In the past year, only a handful of top projects in the domestic AI programming field have managed to secure funding.
Comparing the U.S. and Chinese markets reveals a harsh reality: Chinese tech giants have monopolized all the ecological niches that exist abroad. They do not need to collaborate with startups, as every segment of the industry chain can be self-sufficient.
This explains why a company like Cursor cannot emerge in China—not due to a lack of technical capability but because there is no ecological niche left for startups.
When big firms dominate the entire stack, startups have no space to survive.
Diverging Paths of “Strangulation”
The AI programming landscape in the U.S. and China is heading down two distinctly different paths: the U.S. retains some window for entrepreneurial innovation, while China is dominated by big tech.

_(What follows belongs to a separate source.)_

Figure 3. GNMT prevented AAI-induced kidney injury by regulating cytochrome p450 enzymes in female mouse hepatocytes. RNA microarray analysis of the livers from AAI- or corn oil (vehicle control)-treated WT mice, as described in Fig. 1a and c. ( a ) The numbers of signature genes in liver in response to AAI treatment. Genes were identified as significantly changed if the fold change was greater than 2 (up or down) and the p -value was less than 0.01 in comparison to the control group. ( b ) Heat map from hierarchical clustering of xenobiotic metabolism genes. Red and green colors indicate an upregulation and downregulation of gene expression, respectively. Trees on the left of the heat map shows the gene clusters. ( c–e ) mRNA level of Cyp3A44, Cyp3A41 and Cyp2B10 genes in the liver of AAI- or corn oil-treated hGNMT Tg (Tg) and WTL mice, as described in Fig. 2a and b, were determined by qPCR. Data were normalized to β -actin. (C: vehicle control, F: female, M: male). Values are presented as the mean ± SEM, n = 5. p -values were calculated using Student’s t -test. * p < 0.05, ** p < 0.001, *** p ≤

However, the ultimate outcome may converge.
In the professional developer market, time is running out for startups.
By 2026, the AI programming field is transitioning from tool assistance to paradigm reconstruction, with Agentic development becoming the main theme. Claude Code and Codex are evolving towards more autonomous cloud agents.

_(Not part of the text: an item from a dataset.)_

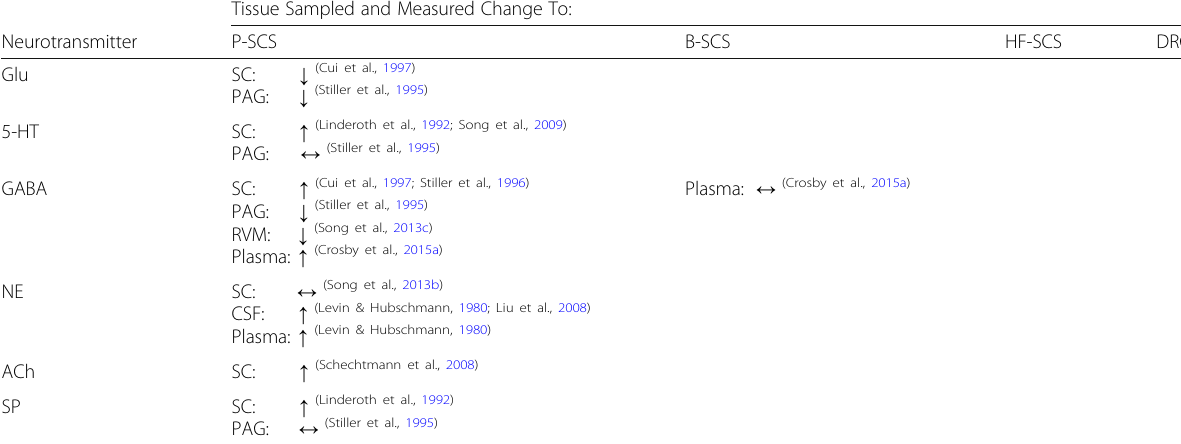
Table 1 Measured Neurotransmitters in response to spinal cord stimulation (SCS) Tissue Sampled and Measured Change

Foreign giants like Microsoft are gradually replacing parts of the IDE workflow with agents, leveraging their powerful models and ecosystems.
This trend towards agent-native pathways suggests that future programming workflows may no longer revolve around IDEs, with true programming occurring through the autonomous execution of agents.
This poses a direct threat to Cursor.
Cursor’s moat lies in its product experience as an AI-native IDE, but if developers no longer rely on IDEs in the future, the foundation of Cursor will be shaken.
This essentially constitutes a dimensionality reduction attack.
Whether in China or abroad, the trend of big firms dominating the market is irreversible.
However, this does not mean there are no gaps for new opportunities.
First, IDEs are unlikely to disappear entirely in the short term; rather, they will coexist with agents. In this scenario, if Cursor can maintain its positioning as an “AI-native IDE” and differentiate itself from Claude Code and Codex, it may have a chance to retain its position in the second tier, but returning to its peak will be challenging.
Second, enterprise clients are increasingly focused on “sovereign AI,” creating opportunities for neutral platforms that support mixed multi-model deployments. Due to concerns about being locked into a single large firm, data security, and loss of bargaining power, AI programming products are likely to evolve towards a direction of “multi-model mixed deployment + intelligent invocation” neutral platforms.
American enterprises have mature procurement processes and vendor evaluation systems and are willing to pay for the best combination of tools.
In China, a combination of closed/open-source models and system/industry integrators’ service capabilities can form a relatively neutral solution.
Lastly, products with extremely high technical barriers and strong customization demands have a 12-24 month window period. The survival space similar to Factory presents potential opportunities for domestic startups: while the market size may be small, the demand for customization is strong.
Big firms are often unwilling to deeply optimize for such demands due to low ROI.
If a startup can establish a sufficiently deep enterprise-level moat during this window period, such as a robust industry-specific knowledge base and strong customer loyalty, it may find a way to survive in the shadow of the big firms.
However, such opportunities are destined to be small and beautiful businesses, rather than the next Cursor.
Conclusion
The ultimate fate of the AI programming field is already inscribed in the genes of the U.S. and Chinese markets.
In the U.S., the celebration of startups may continue for a few more rounds, but in China, from day one, the giants have locked down every inch of entrepreneurial soil with free offerings and closed ecosystems.
Regardless of which side of the Pacific, AI programming will ultimately be dominated by big firms, leaving the remaining players to survive in vertical niches.